Explorer le matériel |
(1) Dans l'article sur le procès d'Abdel, relevez les trois noms par lesquels le communiqué qualifie les « 75 années » précédant l'attaque.
(2) Rédigez la suite de l'article sur le procès d'Abdel, à partir de sa dernière phrase.
··· Texte source ···
Un débat politique jugé au tribunal
Rencontre avec Abdel, militant décolonial à Montpellier qui a pris 12 mois avec sursis.
Lors d’une manifestation le 4 novembre dernier, Abdel lit un long texte (1) dont l’État et ses serviteurs ne vont retenir que quelques mots isolés pour l’accuser d’apologie du terrorisme, lorsqu’il parle de l’attaque du 7 octobre comme d’« un acte héroïque de la résistance palestinienne ». Évidemment personne ne qualifie ainsi les massacres de civils du 7 octobre. Néanmoins, compte tenu des massacres qui se sont déroulés quelques heures après, employer ces mots-là pour qualifier l’opération militaire qui est parvenue à percer le mur d’enceinte et prendre plusieurs bases israéliennes, c’est prendre le risque de vifs débats… jusqu’au sein même de cette rédaction.
Mais en aucun cas cela ne devrait amener quiconque devant un juge.
Le communiqué d’Abdel publié avant son procès lui permettait d’expliquer son point de vue : « Sorti de son contexte discursif et historique, l’usage du terme « héroïque » peut choquer ; je le conçois. Si l’on estime, en effet, que soutenir le droit à la résistance revient nécessairement à se réjouir des morts et du sang versé, alors oui, mon propos est inacceptable. (…) Si l’on omet les 75 années de spoliation, d’oppression et de destruction qui l’ont précédée, alors oui, mon propos est inacceptable.(…) Lorsque j’évoque un « acte héroïque », j’ai notamment en tête cette photo, désormais célèbre, de Palestiniens fêtant la destruction d’une partie de l’immense mur de barbelé assiégeant et séparant Gaza du reste de la Palestine, du reste du monde. Les cœurs justes, amoureux de la vie et de la liberté, n’ont pu rester impassibles face à la charge, puissante et symbolique, de ces images (…). Évidemment, le constat ne peut être qu’amer et extrêmement douloureux quand on pense aux morts, à tous les morts. »
··· Matériel fourni ···
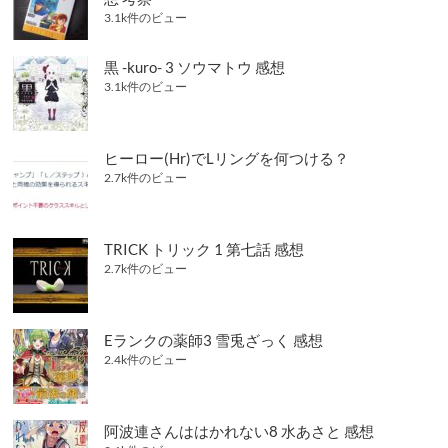
3.1k件のビュー
黒 -kuro- 3 ソウマトウ 感想
3.1k件のビュー
ヒーロー(Hr)でLリングを何つける？
2.7k件のビュー
TRICK トリック 1 第七話 感想
2.7k件のビュー
Eランクの薬師3 雪兎ざっく 感想
2.4k件のビュー
阿波連さんははかれない8 水あさと 感想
···
Réponses par consigne |
(1) spoliation, oppression, destruction

(2)
Sous la pression d’élus PS et LR, et notamment du sénateur socialiste Bourgi, le préfet lance une plainte contre lui. Abdel subit alors une garde à vue de 30 heures. On lui demande des explications sur « chaque virgule de la minute de la vidéo incriminée, mais il y avait six minutes de discours avant », où il dénonçait même la montée de l’antisémitisme. Abdel estime que « c’est en lien avec la criminalisation de ma parole, je suis aussi là parce que je suis un arabo-musulman, je suis quelqu’un qui va être condamné facilement ». Ainsi l’enquêteur lui demande s’il est musulman pratiquant et s’il fréquente une mosquée, à quoi il refuse évidemment de répondre. Il ressort libre dans l’attente de son procès. Ses deux avocats se désistent à deux semaines de l’audience, sous la pression. Il se tourne alors vers la légale team antiraciste qui lui trouve un autre avocat.
Le 8 février, il se retrouve devant le juge qui sonne immédiatement la charge : « Comment qualifiez-vous les actes du 7 octobre ? Du terrorisme ? » Abdel réitère ses propos tenus en garde-à-vue : qualifier la résistance palestinienne de terroriste est une insulte, le terme est galvaudé et sert souvent à disqualifier les ennemis d’un État donné. Sur l’usage de l’adjectif « héroïque » pour parler du 7 octobre, Abdel indique qu’il ne faisait pas référence aux morts de civils mais à des scènes comme celle de la démolition de checkpoints à Gaza : « Il faut se mettre dans la tête d’un Palestinien sous blocus depuis dix-sept ans. », ajoutant « les faits sont tragiques, les morts du 7 octobre sont tragiques ».
Les cinq avocates de la partie civile ne se gênent pas ensuite pour qualifier Abdel d’islamiste et pour relayer toutes les fake news sur le 7/10 qui étaient pourtant déjà démenties dans les médias.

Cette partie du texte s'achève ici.